• The task: Give back exactly the line containing "Find the scaffold" together with all the lines after it, ending at the final line below.

═══ Provided information

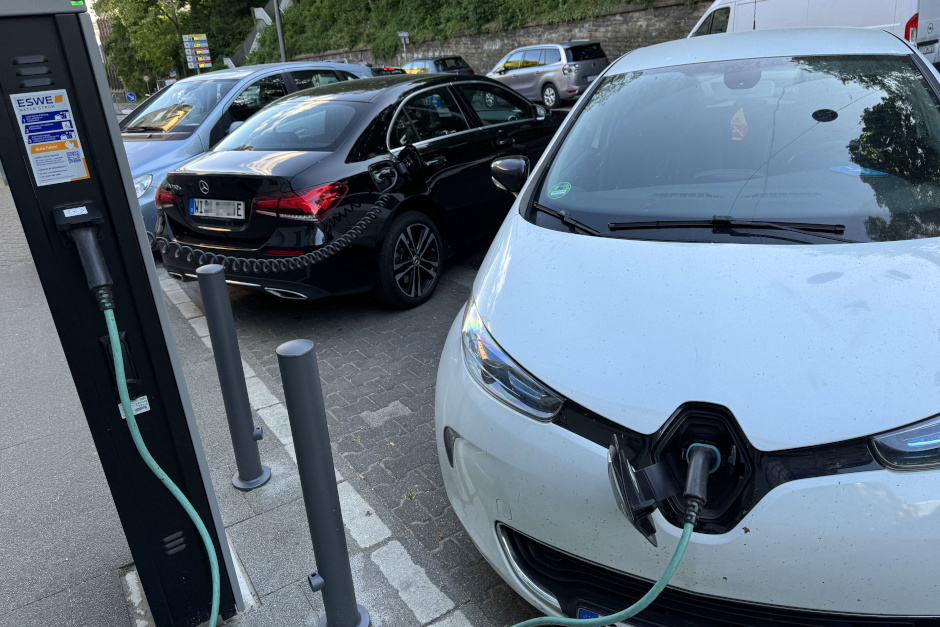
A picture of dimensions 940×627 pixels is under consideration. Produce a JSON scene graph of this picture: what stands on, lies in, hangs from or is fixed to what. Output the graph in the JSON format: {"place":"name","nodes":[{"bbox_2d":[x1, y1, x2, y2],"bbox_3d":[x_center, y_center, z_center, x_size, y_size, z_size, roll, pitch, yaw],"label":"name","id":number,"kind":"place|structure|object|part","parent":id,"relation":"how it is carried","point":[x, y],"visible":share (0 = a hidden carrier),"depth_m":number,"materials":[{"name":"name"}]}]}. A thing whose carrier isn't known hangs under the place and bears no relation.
{"place":"outdoors","nodes":[
{"label":"outdoors","id":0,"kind":"place"},
{"bbox_2d":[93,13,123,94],"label":"building","id":1,"kind":"structure","parent":0,"point":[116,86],"visible":0.26,"materials":[{"name":"brown"}]},
{"bbox_2d":[0,193,506,626],"label":"pavement","id":2,"kind":"structure","parent":0,"point":[22,269],"materials":[{"name":"grey concrete"}]},
{"bbox_2d":[0,0,236,626],"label":"charging station","id":3,"kind":"object","parent":2,"relation":"on","point":[89,156],"visible":0.83,"depth_m":1.57,"materials":[{"name":"black metal"}]},
{"bbox_2d":[10,89,90,186],"bbox_3d":[-0.936,-0.392,1.403,0.119,0.196,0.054,-18,26,-32],"label":"sticker","id":4,"kind":"object","parent":3,"relation":"attached to","point":[85,174],"visible":0.99,"depth_m":1.40,"materials":[{"name":"white paper"}]},
{"bbox_2d":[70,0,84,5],"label":"indicator light","id":5,"kind":"object","parent":3,"relation":"attached to","point":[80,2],"visible":0.94,"depth_m":1.32,"materials":[{"name":"green plastic"}]},
{"bbox_2d":[53,202,114,311],"bbox_3d":[-0.908,-0.124,1.507,0.105,0.259,0.151,-18,26,-32],"label":"charging plug","id":6,"kind":"object","parent":3,"relation":"attached to","point":[91,238],"visible":0.97,"depth_m":1.48,"materials":[{"name":"black plastic"}]},
{"bbox_2d":[97,290,225,626],"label":"charging cable","id":7,"kind":"object","parent":6,"relation":"attached to","point":[173,487],"visible":1,"depth_m":1.67,"materials":[{"name":"green plastic"}]},
{"bbox_2d":[117,395,150,418],"bbox_3d":[-0.882,0.246,1.636,0.092,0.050,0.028,-18,26,-32],"label":"label","id":8,"kind":"object","parent":3,"relation":"attached to","point":[137,406],"visible":0.36,"depth_m":1.64,"materials":[{"name":"white paper"}]},
{"bbox_2d":[196,262,270,491],"bbox_3d":[-0.963,0.272,2.555,0.151,1.015,0.156,-10,23,-15],"label":"bollard","id":9,"kind":"object","parent":2,"relation":"on","point":[216,317],"visible":0.99,"depth_m":2.51,"materials":[{"name":"metal"}]},
{"bbox_2d":[277,339,366,626],"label":"bollard","id":10,"kind":"object","parent":2,"relation":"on","point":[311,483],"visible":1,"depth_m":1.75,"materials":[{"name":"metal"}]},
{"bbox_2d":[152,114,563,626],"label":"road","id":11,"kind":"structure","parent":0,"point":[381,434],"materials":[{"name":"grey concrete"}]},
{"bbox_2d":[120,61,372,247],"bbox_3d":[-2.818,-1.973,7.275,1.835,1.760,4.464,9,25,30],"label":"silver car","id":12,"kind":"object","parent":11,"relation":"on","point":[343,64],"visible":0.29,"depth_m":6.41,"materials":[{"name":"metal"}]},
{"bbox_2d":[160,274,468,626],"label":"curb","id":13,"kind":"structure","parent":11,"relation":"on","point":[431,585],"depth_m":2.49,"materials":[{"name":"white"}]},
{"bbox_2d":[155,74,567,305],"bbox_3d":[-0.453,-1.376,5.781,1.899,1.534,4.381,11,26,33],"label":"black sedan","id":14,"kind":"object","parent":11,"relation":"on","point":[460,112],"visible":0.82,"depth_m":4.60,"materials":[{"name":"black metal"}]},
{"bbox_2d":[189,198,244,219],"bbox_3d":[-1.883,-0.779,4.656,0.124,0.159,0.493,-18,26,-32],"label":"license plate","id":15,"kind":"object","parent":14,"relation":"attached to","point":[214,203],"visible":0.97,"depth_m":4.62,"materials":[{"name":"metal"}]},
{"bbox_2d":[155,191,390,271],"bbox_3d":[-1.192,-0.516,3.904,0.789,0.379,1.290,15,28,39],"label":"coiled cable","id":16,"kind":"object","parent":14,"relation":"attached to","point":[370,212],"visible":0.95,"depth_m":3.83,"materials":[{"name":"black plastic"}]},
{"label":"taillight","id":17,"kind":"part","parent":14,"relation":"part of","materials":[{"name":"red plastic"}]},
{"label":"wheel","id":18,"kind":"part","parent":14,"relation":"part of","materials":[{"name":"black rubber"}]},
{"bbox_2d":[283,1,708,76],"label":"stone wall","id":19,"kind":"structure","parent":0,"point":[617,52],"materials":[{"name":"grey stone"}]},
{"bbox_2d":[256,0,672,63],"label":"grassy bank","id":20,"kind":"structure","parent":19,"relation":"attached to","point":[387,2],"depth_m":32.40,"materials":[{"name":"green plant"}]},
{"label":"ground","id":21,"kind":"structure","parent":0},
{"bbox_2d":[125,91,136,102],"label":"round sign","id":22,"kind":"object","parent":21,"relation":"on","point":[131,95],"visible":0.97,"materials":[{"name":"blue metal"}]},
{"bbox_2d":[142,74,150,86],"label":"round sign","id":23,"kind":"object","parent":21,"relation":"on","point":[146,79],"visible":0.82,"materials":[{"name":"white metal"}]},
{"bbox_2d":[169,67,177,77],"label":"road sign","id":24,"kind":"object","parent":21,"relation":"on","point":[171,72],"visible":0.73,"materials":[{"name":"blue"}]},
{"bbox_2d":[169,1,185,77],"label":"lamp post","id":25,"kind":"object","parent":21,"relation":"on","point":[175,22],"visible":0.62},
{"bbox_2d":[91,0,269,91],"label":"tree","id":26,"kind":"object","parent":21,"relation":"on","point":[142,0],"visible":0.65,"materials":[{"name":"green plant"}]},
{"bbox_2d":[181,34,211,71],"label":"direction sign","id":27,"kind":"object","parent":21,"relation":"on","point":[206,59],"visible":0.97,"depth_m":37.12,"materials":[{"name":"metal"}]},
{"bbox_2d":[224,2,290,66],"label":"staircase","id":28,"kind":"structure","parent":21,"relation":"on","point":[243,48],"materials":[{"name":"white concrete"}]},
{"bbox_2d":[273,0,286,61],"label":"lamp post","id":29,"kind":"object","parent":21,"relation":"on","point":[282,48],"visible":0.41,"depth_m":29.05,"materials":[{"name":"grey metal"}]},
{"bbox_2d":[369,65,404,75],"label":"dark car","id":30,"kind":"object","parent":21,"relation":"on","point":[390,70],"visible":0.15,"depth_m":22.63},
{"bbox_2d":[397,31,409,63],"bbox_3d":[-2.990,-11.651,29.202,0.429,2.733,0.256,-18,26,-32],"label":"sign","id":31,"kind":"object","parent":21,"relation":"on","point":[401,35],"visible":0.75,"depth_m":28.84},
{"bbox_2d":[399,55,475,75],"bbox_3d":[-1.620,-8.758,23.328,1.786,1.491,4.504,-18,26,-32],"label":"dark car","id":32,"kind":"object","parent":21,"relation":"on","point":[440,66],"visible":0.38,"depth_m":22.04,"materials":[{"name":"metal"}]},
{"bbox_2d":[485,40,607,106],"bbox_3d":[1.866,-6.670,17.440,1.781,1.595,4.474,-18,26,-32],"label":"silver car","id":33,"kind":"object","parent":21,"relation":"on","point":[563,61],"visible":0.84,"depth_m":16.08,"materials":[{"name":"silver metal"}]},
{"bbox_2d":[433,25,939,626],"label":"white car","id":34,"kind":"object","parent":21,"relation":"on","point":[749,437],"visible":0.99,"depth_m":1.70,"materials":[{"name":"white metal"}]},
{"bbox_2d":[549,181,571,198],"bbox_3d":[0.376,-0.516,2.624,0.110,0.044,0.091,5,23,20],"label":"green sticker","id":35,"kind":"object","parent":34,"relation":"attached to","point":[561,192],"visible":0.99,"depth_m":2.62,"materials":[{"name":"green"}]},
{"bbox_2d":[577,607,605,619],"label":"license plate","id":36,"kind":"object","parent":34,"relation":"attached to","point":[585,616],"visible":0.29,"depth_m":1.61,"materials":[{"name":"blue metal"}]},
{"bbox_2d":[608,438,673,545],"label":"cover","id":37,"kind":"object","parent":34,"relation":"attached to","point":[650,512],"visible":0.93,"depth_m":1.32,"materials":[{"name":"black plastic"}]},
{"label":"wiper blades","id":38,"kind":"part","parent":34,"relation":"part of","materials":[{"name":"black rubber"}]},
{"bbox_2d":[680,442,718,522],"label":"charging plug","id":39,"kind":"object","parent":34,"relation":"attached to","point":[694,459],"visible":0.93,"depth_m":1.30,"materials":[{"name":"black plastic"}]},
{"bbox_2d":[507,500,698,626],"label":"charging cable","id":40,"kind":"object","parent":39,"relation":"attached to","point":[681,543],"visible":1,"depth_m":1.34,"materials":[{"name":"plastic"}]},
{"bbox_2d":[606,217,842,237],"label":"windshield wiper","id":41,"kind":"object","parent":34,"relation":"attached to","point":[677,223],"visible":0.98,"depth_m":2.18,"materials":[{"name":"black"}]},
{"label":"windshield","id":42,"kind":"part","parent":34,"relation":"part of","materials":[{"name":"clear glass"}]},
{"bbox_2d":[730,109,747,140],"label":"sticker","id":43,"kind":"object","parent":34,"relation":"in","point":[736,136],"visible":0.74,"depth_m":2.54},
{"bbox_2d":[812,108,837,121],"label":"sticker","id":44,"kind":"object","parent":34,"relation":"attached to","point":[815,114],"visible":0.98,"depth_m":2.37,"materials":[{"name":"black"}]},
{"bbox_2d":[829,164,887,176],"bbox_3d":[1.432,-0.527,2.317,0.187,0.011,0.184,-11,23,-17],"label":"paper","id":45,"kind":"object","parent":34,"relation":"in","point":[867,172],"visible":0.7,"depth_m":2.30,"materials":[{"name":"blue paper"}]},
{"label":"headlight","id":46,"kind":"part","parent":34,"relation":"part of","materials":[{"name":"clear plastic"}]},
{"bbox_2d":[685,0,939,66],"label":"white van","id":47,"kind":"object","parent":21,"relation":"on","point":[924,33],"visible":0.35,"depth_m":10.62,"materials":[{"name":"white metal"}]}
]}

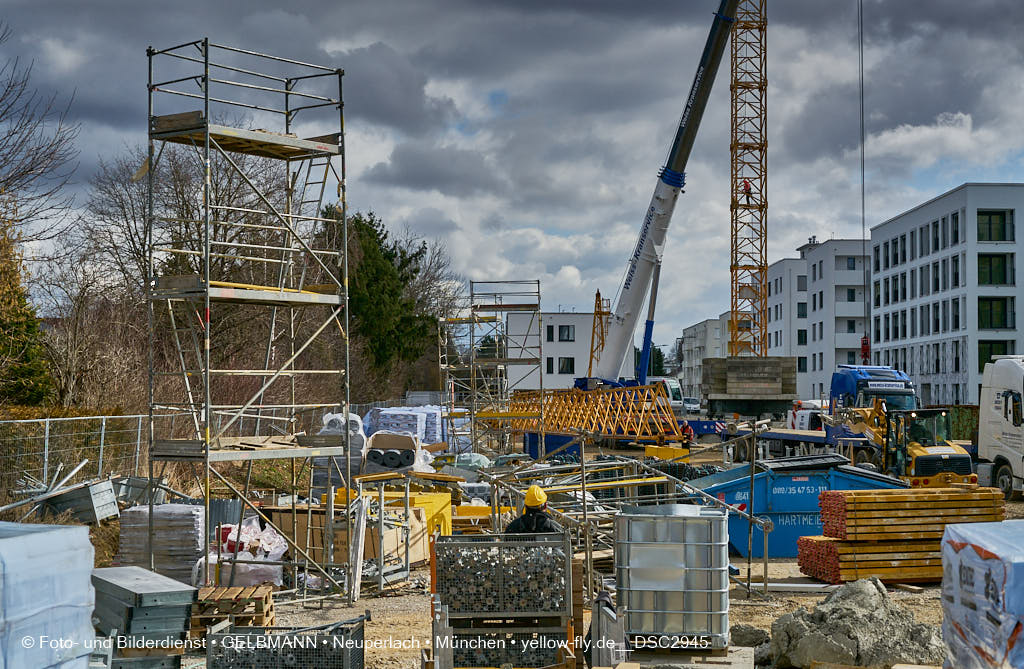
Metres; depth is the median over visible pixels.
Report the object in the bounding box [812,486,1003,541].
lumber stack
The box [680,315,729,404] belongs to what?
apartment building
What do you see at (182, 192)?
bare tree
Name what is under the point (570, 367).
window
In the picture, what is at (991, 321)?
window
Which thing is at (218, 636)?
crate
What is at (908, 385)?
blue truck
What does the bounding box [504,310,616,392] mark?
white building
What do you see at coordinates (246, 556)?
bag
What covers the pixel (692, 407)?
car
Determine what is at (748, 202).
worker
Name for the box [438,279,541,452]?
scaffold tower
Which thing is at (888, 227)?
apartment building
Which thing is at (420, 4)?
sky
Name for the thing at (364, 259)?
evergreen tree
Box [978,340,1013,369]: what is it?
window
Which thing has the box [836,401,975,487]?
wheel loader
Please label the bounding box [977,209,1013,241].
window
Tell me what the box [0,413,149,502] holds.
fence
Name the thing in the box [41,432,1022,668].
dirt ground
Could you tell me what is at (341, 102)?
scaffold tower
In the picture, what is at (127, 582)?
metal box
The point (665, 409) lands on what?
truss
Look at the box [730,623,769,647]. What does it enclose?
rock
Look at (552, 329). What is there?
window
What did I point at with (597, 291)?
crane
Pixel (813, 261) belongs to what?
apartment building
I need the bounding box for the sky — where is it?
[0,0,1023,361]
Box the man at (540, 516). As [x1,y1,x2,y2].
[505,485,559,536]
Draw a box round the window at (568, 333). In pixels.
[558,325,574,341]
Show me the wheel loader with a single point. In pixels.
(922, 454)
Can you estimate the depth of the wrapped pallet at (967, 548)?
9.81 m
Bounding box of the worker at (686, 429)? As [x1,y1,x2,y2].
[679,420,694,449]
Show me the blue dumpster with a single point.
(817, 476)
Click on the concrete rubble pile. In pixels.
(878, 604)
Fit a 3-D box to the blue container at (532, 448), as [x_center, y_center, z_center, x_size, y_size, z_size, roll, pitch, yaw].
[1.158,3.256,45.580,1.533,0.909,1.557,0,-1,-1]
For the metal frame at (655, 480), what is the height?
1.544 m
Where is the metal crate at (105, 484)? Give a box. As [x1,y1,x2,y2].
[39,476,120,523]
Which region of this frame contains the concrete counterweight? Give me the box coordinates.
[702,356,796,413]
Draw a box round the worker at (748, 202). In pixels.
[742,179,753,207]
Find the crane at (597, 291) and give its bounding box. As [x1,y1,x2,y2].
[588,289,609,378]
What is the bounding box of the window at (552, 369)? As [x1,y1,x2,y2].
[546,357,554,373]
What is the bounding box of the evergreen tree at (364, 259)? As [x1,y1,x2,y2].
[320,210,443,388]
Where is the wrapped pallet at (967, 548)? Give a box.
[940,517,1023,668]
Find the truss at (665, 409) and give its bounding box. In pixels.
[494,384,682,442]
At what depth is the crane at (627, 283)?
54.28 m
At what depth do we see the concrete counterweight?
59.07 m
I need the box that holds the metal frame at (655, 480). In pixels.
[479,450,767,599]
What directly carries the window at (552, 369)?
in the white building at (576, 331)
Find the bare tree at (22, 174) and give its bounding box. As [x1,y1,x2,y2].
[0,30,82,252]
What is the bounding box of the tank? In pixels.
[614,503,728,645]
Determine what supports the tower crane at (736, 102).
on the ground
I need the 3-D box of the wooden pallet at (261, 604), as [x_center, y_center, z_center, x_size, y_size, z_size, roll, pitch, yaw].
[-2.640,2.571,14.373,0.782,0.357,0.886,0,-1,-1]
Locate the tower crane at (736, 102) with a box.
[729,0,767,357]
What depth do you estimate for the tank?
13.00 m
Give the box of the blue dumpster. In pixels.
[686,457,907,557]
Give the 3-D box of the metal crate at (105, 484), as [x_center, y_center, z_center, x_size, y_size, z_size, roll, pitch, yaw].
[-6.321,2.424,22.668,1.032,0.620,0.987,0,-1,-1]
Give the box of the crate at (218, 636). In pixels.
[205,620,364,668]
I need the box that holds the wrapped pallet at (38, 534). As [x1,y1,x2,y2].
[0,517,95,668]
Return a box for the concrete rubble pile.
[764,579,943,668]
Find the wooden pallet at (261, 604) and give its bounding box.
[188,584,275,634]
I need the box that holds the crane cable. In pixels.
[858,1,867,360]
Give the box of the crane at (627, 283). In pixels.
[587,1,748,390]
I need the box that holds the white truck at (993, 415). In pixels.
[977,354,1023,500]
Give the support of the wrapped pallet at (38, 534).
on the dirt ground at (404, 602)
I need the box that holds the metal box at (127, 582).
[91,567,196,668]
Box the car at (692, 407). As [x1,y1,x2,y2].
[684,397,700,415]
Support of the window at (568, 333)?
in the white building at (576, 331)
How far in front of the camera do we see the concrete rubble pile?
13.09 m
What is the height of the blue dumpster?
1.266 m
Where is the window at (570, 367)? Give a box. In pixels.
[558,357,574,373]
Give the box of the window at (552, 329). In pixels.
[546,325,553,341]
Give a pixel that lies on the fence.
(46, 437)
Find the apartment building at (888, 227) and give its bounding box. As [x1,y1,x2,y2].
[867,182,1023,407]
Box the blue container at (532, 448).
[523,431,579,461]
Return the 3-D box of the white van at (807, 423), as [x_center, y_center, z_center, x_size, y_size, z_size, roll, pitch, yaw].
[11.913,3.506,59.586,2.170,2.043,6.088,0,-1,-1]
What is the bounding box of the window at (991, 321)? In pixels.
[978,297,1013,329]
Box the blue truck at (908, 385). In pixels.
[729,364,915,465]
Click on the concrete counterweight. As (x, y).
(766, 393)
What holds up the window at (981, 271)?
in the apartment building at (888, 227)
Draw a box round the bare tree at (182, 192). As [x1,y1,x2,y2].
[64,137,337,415]
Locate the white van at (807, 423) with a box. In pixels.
[788,399,829,431]
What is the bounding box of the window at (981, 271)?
[977,253,1012,285]
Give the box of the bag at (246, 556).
[205,515,289,588]
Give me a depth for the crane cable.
51.17 m
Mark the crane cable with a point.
(862, 202)
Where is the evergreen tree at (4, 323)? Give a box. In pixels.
[0,210,52,404]
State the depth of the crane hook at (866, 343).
55.75 m
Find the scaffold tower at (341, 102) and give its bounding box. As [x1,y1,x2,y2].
[148,36,353,599]
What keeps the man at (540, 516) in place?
on the dirt ground at (404, 602)
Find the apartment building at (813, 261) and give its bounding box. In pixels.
[762,237,868,405]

══════

• Result:
Find the scaffold tower at (341, 102) and give its bounding box. As [x1,y1,x2,y2].
[148,36,353,599]
What keeps the man at (540, 516) in place?
on the dirt ground at (404, 602)
Find the apartment building at (813, 261) and give its bounding box. In pixels.
[762,237,868,405]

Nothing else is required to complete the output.